How to check the url is either web page link or fi

2020-03-05 02:11发布

问题:

Suppose i have links as follows:

    http://example.com/index.html
    http://example.com/stack.zip
    http://example.com/setup.exe
    http://example.com/news/

In the above links first and fourth links are web page links and second and third are the file link.

These are only some examples of files links i.e .zip and .exe, but there may be many other files.
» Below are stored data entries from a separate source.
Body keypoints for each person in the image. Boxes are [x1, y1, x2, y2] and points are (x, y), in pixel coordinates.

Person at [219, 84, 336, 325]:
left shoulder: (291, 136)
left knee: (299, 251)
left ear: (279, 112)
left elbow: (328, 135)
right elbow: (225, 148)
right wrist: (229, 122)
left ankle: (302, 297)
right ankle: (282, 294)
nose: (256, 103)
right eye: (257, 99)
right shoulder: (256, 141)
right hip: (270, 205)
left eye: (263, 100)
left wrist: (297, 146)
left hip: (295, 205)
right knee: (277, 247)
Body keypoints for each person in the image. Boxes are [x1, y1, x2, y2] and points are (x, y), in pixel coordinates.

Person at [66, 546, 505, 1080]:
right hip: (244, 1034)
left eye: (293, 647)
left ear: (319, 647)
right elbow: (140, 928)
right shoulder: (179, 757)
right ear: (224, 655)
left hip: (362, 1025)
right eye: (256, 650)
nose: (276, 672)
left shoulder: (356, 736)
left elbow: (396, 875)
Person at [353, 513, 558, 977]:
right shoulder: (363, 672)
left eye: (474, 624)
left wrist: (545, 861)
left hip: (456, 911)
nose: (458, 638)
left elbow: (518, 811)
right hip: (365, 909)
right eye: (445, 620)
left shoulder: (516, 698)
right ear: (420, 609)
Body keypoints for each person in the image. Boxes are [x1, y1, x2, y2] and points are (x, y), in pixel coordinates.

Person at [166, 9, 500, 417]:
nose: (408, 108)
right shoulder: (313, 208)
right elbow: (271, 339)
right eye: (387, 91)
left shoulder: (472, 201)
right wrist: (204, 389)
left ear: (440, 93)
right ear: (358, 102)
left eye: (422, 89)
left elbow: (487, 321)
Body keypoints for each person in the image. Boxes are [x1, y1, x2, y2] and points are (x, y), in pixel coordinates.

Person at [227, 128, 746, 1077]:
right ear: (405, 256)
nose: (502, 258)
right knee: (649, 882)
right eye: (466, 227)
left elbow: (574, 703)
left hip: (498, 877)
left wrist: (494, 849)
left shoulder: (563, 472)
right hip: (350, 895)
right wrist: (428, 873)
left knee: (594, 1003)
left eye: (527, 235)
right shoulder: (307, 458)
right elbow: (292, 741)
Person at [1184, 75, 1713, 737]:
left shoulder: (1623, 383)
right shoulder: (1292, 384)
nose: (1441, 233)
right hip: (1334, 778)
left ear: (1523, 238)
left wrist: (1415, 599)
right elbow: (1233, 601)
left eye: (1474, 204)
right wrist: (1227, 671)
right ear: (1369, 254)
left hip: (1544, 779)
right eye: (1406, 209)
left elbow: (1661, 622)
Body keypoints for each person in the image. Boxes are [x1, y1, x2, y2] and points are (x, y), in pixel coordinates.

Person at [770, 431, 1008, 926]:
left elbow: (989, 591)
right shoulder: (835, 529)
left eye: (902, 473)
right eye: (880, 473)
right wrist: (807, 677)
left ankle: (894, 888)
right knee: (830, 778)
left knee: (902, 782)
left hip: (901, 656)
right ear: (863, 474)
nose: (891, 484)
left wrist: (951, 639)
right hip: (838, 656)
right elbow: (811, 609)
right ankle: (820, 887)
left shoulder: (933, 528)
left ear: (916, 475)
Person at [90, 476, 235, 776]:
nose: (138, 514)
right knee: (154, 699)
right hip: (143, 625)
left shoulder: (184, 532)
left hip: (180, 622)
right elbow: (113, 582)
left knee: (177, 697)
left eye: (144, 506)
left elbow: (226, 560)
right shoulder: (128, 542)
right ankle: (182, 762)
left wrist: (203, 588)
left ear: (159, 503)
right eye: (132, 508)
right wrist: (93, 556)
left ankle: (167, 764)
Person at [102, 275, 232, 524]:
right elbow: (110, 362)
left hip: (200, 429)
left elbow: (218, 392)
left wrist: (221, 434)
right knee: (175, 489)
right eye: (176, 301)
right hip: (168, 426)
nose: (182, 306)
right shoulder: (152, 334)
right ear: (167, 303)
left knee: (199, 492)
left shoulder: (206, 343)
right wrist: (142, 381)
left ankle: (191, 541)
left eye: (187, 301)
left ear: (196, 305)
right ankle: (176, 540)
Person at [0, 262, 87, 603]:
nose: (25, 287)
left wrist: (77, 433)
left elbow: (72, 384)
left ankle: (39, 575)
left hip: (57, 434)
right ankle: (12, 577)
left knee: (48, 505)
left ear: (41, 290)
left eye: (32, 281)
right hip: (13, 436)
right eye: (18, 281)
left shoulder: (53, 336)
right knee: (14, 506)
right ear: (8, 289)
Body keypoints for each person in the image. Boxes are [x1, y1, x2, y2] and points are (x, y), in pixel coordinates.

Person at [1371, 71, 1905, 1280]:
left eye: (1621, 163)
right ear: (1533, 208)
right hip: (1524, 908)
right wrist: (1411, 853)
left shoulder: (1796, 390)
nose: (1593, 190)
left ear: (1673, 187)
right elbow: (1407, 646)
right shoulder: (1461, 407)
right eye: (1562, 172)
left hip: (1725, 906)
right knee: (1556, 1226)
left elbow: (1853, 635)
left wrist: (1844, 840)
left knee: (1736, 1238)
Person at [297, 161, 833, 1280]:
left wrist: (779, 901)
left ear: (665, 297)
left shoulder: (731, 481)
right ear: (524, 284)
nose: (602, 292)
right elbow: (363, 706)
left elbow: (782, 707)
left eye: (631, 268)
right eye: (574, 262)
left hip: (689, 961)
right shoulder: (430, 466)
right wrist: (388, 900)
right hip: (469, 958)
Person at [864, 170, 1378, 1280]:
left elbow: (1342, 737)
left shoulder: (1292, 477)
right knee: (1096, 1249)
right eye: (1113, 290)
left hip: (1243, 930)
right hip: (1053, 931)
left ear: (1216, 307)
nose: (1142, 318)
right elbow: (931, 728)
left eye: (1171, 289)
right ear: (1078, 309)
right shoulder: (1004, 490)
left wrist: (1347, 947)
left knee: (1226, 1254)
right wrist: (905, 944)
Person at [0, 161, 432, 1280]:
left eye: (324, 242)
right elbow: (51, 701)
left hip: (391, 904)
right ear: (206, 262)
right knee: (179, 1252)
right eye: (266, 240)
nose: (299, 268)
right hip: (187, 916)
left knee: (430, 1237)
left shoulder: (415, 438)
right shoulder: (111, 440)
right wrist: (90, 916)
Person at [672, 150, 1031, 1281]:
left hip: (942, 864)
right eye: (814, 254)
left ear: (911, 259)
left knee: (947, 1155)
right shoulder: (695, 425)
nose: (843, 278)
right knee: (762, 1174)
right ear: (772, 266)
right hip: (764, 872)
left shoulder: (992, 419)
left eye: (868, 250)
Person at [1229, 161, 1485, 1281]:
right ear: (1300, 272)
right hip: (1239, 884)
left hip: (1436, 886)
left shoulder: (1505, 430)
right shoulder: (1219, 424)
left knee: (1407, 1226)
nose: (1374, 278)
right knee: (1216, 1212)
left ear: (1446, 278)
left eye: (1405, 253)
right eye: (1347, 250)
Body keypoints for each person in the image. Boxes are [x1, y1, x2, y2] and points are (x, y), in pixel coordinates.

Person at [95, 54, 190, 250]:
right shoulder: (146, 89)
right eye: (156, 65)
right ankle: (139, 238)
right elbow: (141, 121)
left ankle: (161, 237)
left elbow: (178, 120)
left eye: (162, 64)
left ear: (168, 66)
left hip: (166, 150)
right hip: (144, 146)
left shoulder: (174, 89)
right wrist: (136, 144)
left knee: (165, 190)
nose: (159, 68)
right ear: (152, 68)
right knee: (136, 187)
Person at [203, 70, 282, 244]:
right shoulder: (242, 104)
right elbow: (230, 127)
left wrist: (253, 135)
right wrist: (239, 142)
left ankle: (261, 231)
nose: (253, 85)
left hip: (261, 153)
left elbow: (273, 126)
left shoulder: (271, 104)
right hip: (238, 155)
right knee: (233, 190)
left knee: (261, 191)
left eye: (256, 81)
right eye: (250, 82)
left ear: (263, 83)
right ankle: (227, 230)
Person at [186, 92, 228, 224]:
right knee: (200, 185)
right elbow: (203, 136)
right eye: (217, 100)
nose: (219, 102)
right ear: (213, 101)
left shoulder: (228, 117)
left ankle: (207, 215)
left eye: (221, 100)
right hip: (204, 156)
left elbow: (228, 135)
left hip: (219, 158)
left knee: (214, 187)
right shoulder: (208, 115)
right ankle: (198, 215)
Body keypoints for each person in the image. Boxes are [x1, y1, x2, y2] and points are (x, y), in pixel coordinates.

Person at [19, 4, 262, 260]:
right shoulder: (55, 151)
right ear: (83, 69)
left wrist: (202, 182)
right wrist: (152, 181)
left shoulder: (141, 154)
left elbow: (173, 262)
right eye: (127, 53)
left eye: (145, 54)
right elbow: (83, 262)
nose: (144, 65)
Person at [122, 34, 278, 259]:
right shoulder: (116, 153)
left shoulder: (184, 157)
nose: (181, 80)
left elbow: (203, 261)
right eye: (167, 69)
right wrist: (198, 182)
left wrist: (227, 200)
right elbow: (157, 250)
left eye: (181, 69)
Is there any standard way to distinguish between file url or web page link? Thanks in advance.

回答1:

import urllib
import mimetypes


def guess_type_of(link, strict=True):
    link_type, _ = mimetypes.guess_type(link)
    if link_type is None and strict:
        u = urllib.urlopen(link)
        link_type = u.headers.gettype() # or using: u.info().gettype()
    return link_type

Demo:

links = ['http://stackoverflow.com/q/21515098/538284', # It's a html page
         'http://upload.wikimedia.org/wikipedia/meta/6/6d/Wikipedia_wordmark_1x.png', # It's a png file
         'http://commons.wikimedia.org/wiki/File:Typing_example.ogv', # It's a html page
         'http://upload.wikimedia.org/wikipedia/commons/e/e6/Typing_example.ogv'   # It's an ogv file
]

for link in links:
    print(guess_type_of(link))

Output:

text/html
image/x-png
text/html
application/ogg


回答2:

import urllib
mytest = urllib.urlopen('http://www.sec.gov')
mytest.headers.items()

('content-length', '20833'), ('expires', 'Sun, 02 Feb 2014 19:36:12 GMT'), ('server', 'SEC'), ('connection', 'close'), ('cache-control', 'max-age=0'), ('date', 'Sun, 02 Feb 2014 19:36:12 GMT'), ('content-type', 'text/html')]

mytest.headers.items() is a list of tuples, you can see in my example that the last item in the list describes the content

I am not sure if the length varies so you could iterate through it to find the one that has 'content-type' in it.